Publicis Groupe has unveiled a new working model in Montreal, bringing its seven agencies together into a single, shared office.
Called the “Pool,” all Publicis agencies in Montreal have been brought together in the city’s Mile-Ex neighbourhood. All of the shops will retain their identities, teams and clients, but will be able to create working groups comprised of staff from all the agencies, as a project or mandate dictates and no conflict exists.
The change impacts all of the holding company’s agencies in the city: creative shops Publicis and Martel & Cie; media agencies Spark Foundry and Zenith; digital and technology agency Nurun; and PR agencies MSL and North Strategic.
There aren’t any changes to the roughly 300 staff and senior leadership at the agencies expected as part of the new initiative. However, Rachelle Claveau, president of Publicis Montréal, and Christian Ayotte, president of Nurun Montréal, have taken on the additional roles of “co-ambassadors,” representing the “vision” of the Pool and communicating that message to the marketplace.
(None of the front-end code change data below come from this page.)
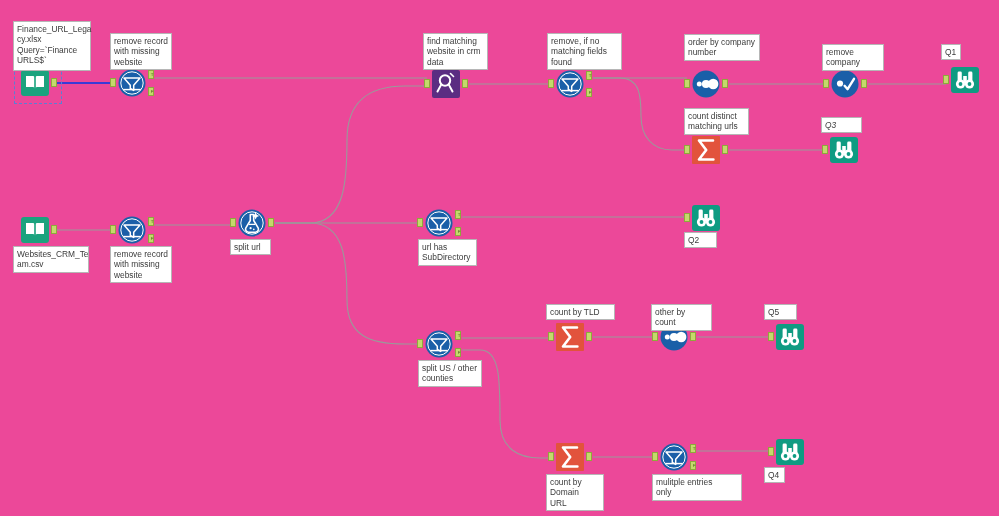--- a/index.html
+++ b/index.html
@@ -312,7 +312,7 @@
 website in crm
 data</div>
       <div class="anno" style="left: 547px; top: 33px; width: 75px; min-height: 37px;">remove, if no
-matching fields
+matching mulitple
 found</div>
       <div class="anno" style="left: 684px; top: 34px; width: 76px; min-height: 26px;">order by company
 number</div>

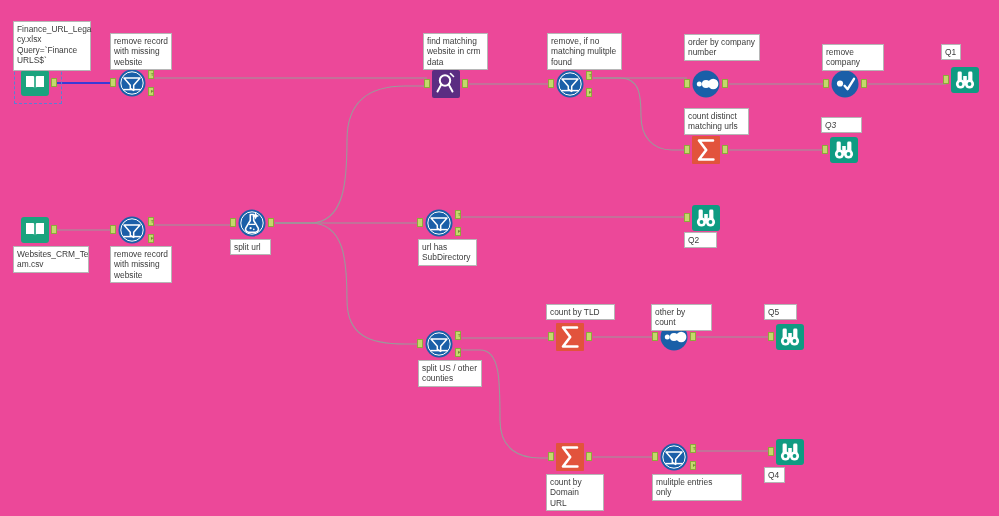--- a/index.html
+++ b/index.html
@@ -320,7 +320,7 @@
       <div class="anno" style="left: 941px; top: 44px; width: 20px; min-height: 15px;">Q1</div>
       <div class="anno" style="left: 684px; top: 108px; width: 65px; min-height: 26px;">count distinct
 matching urls</div>
-      <div class="anno" style="left: 821px; top: 117px; width: 41px; min-height: 15px; font-style: italic;">Q3</div>
+      <div class="anno" style="left: 821px; top: 117px; width: 21px; min-height: 15px; font-style: italic;">Q3</div>
       <div class="anno" style="left: 13px; top: 246px; width: 76px; min-height: 26px;">Websites_CRM_Te
 am.csv</div>
       <div class="anno" style="left: 110px; top: 246px; width: 62px; min-height: 37px;">remove record

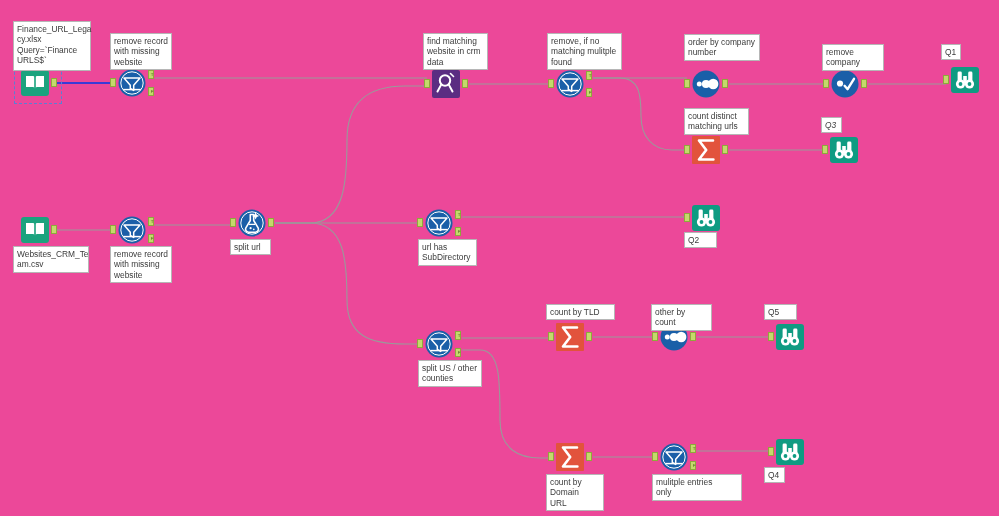--- a/index.html
+++ b/index.html
@@ -330,7 +330,7 @@
       <div class="anno" style="left: 418px; top: 239px; width: 59px; min-height: 26px;">url has
 SubDirectory</div>
       <div class="anno" style="left: 684px; top: 232px; width: 33px; min-height: 15px;">Q2</div>
-      <div class="anno" style="left: 546px; top: 304px; width: 69px; min-height: 15px;">count by TLD</div>
+      <div class="anno" style="left: 546px; top: 304px; width: 80px; min-height: 15px;">count by TLD</div>
       <div class="anno" style="left: 651px; top: 304px; width: 61px; min-height: 15px;">other by count</div>
       <div class="anno" style="left: 764px; top: 304px; width: 33px; min-height: 15px;">Q5</div>
       <div class="anno" style="left: 418px; top: 360px; width: 64px; min-height: 26px;">split US / other

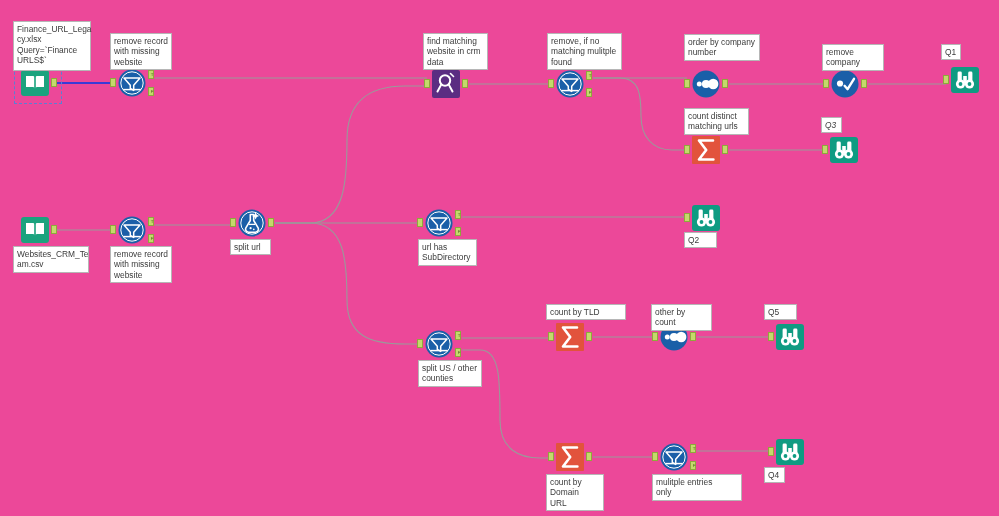--- a/index.html
+++ b/index.html
@@ -339,7 +339,7 @@
 URL</div>
       <div class="anno" style="left: 652px; top: 474px; width: 90px; min-height: 26px;">mulitple entries
 only</div>
-      <div class="anno" style="left: 764px; top: 467px; width: 21px; min-height: 15px;">Q4</div>
+      <div class="anno" style="left: 764px; top: 467px; width: 37px; min-height: 15px;">Q4</div>
     </div>
 </div>
 

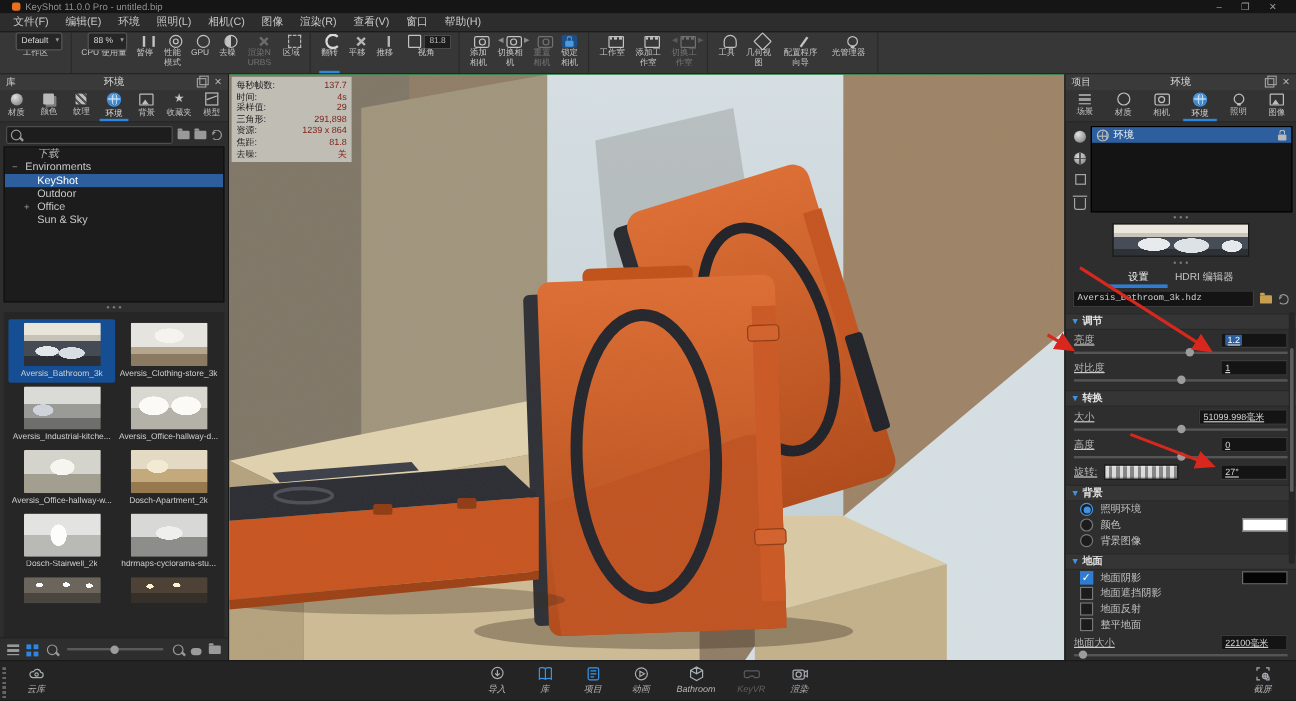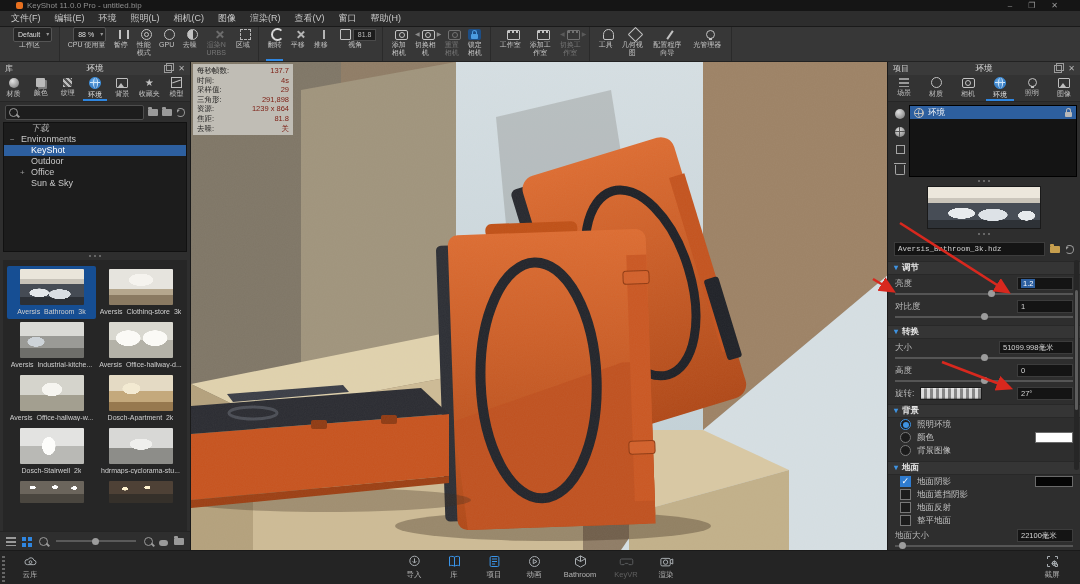--- a/index.html
+++ b/index.html
@@ -6,7 +6,7 @@
   .root{position:relative;width:1080px;height:584px;background:#1e1e1e;overflow:hidden;
         font-family:"Liberation Sans",sans-serif;color:#ccc;-webkit-font-smoothing:antialiased;}
   
-  .titlebar{height:11px;background:#151515;display:flex;align-items:center;padding:0 14px;font-size:8px;color:#8f8f8f;justify-content:space-between;}
+  .titlebar{height:11px;background:#151515;display:flex;align-items:center;padding:0 8px;font-size:8px;color:#8f8f8f;justify-content:space-between;}
   .app-icon{width:7px;height:7px;background:#e8701f;border-radius:2px;margin:0 4px 0 2px;flex:none;}
   .win-controls{margin-left:auto;display:flex;gap:16px;padding-right:8px;color:#9a9a9a;font-size:8px;line-height:11px;}
   .win-controls span{cursor:default;}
“We can benefit from each other’s expertise and knowledge to address problems that will come our way,” Claveau says. “It’s the proximity that’s super important. We’re going to be making teams independent of structures or silos. We’re going to be building teams with the best people, no matter what banner they sit under. We’re not destroying the agency brands and their individual culture remains important, but we’re adding a layer of collaboration and unlocking more opportunities for our clients.”
On a global level, the last several years has seen Publicis attempt to find ways to be more collaborative between different regions and agency brands as part of its “Power of One” approach. The teams in Montreal will continue to collaborate across borders with Publicis talent in other cities and countries, but Duncan Bruce, president and CEO of Publicis Canada, says the “Pool” collaboration model is a way for the company to better understand and develop the entire customer journey for clients in Montreal and Canada.
“If you’re creating a customer journey with media and their data in some other building, that’s a problem,” Bruce says. “If you’re trying to figure out what to do with a website without Nurun in the room, that’s a problem. Transformation is a huge buzzword, and the transformation for a communications company is to have those disciplines sitting at the same table at the same time. It’s not about doing your part and moving the project on to the social or media people. They are building that customer journey together, and that makes it more organic, efficient and, I believe, effective.”
For clients, having a more holistic view should create a more consistent consumer experience and make the most out of brands’ budgets through a more efficient working model, Bruce says. At the individual level, Bruce adds that a benefit of this model is the ability for staff to expand their own point of view and execute around their own skills more effectively.
“Yes, staff are still focused on their line of business and what they do,” he says. “They have exposure to tools from any market that we can apply to their trade and to their clients. But it will also help them [not be] generalists, but expand their point of view and see how their own expertise impacts different areas of the customer journey they might not have seen otherwise.”
Bruce says this is part of a push from Publicis Groupe globally, and the opportunity to implement the “Pool” approach just happened to present itself in Montreal first. However, he does say the need to ensure “every dollar is being used to the maximum” is a particularly big benefit to clients in a market the size of Montreal.
Though exact timeframes haven’t been announced, Bruce says this kind of co-working model will eventually be implemented in Toronto and other cities.
“I believe it’s the way forward,” Bruce says. “This isn’t something that is going to just be in Montreal. I think the traditional agency cannot exist without this type of transformation. The days of having to send a piece out and wait until media or sponsorship gets it back to creative doesn’t work anymore.”
Publicis’ announcement comes one week after Bloomberg reported that WPP had signed a deal to be the anchor tenant at the Waterfront Innovation Centre, currently under construction in Toronto. The holding company will lease roughly 260,000 sq. ft. of the 400,000 sq. ft. of office space in the building to house all 19 of the companies it operates in Toronto, a list that includes Ogilvy, Taxi, JWT, Grey and GroupM.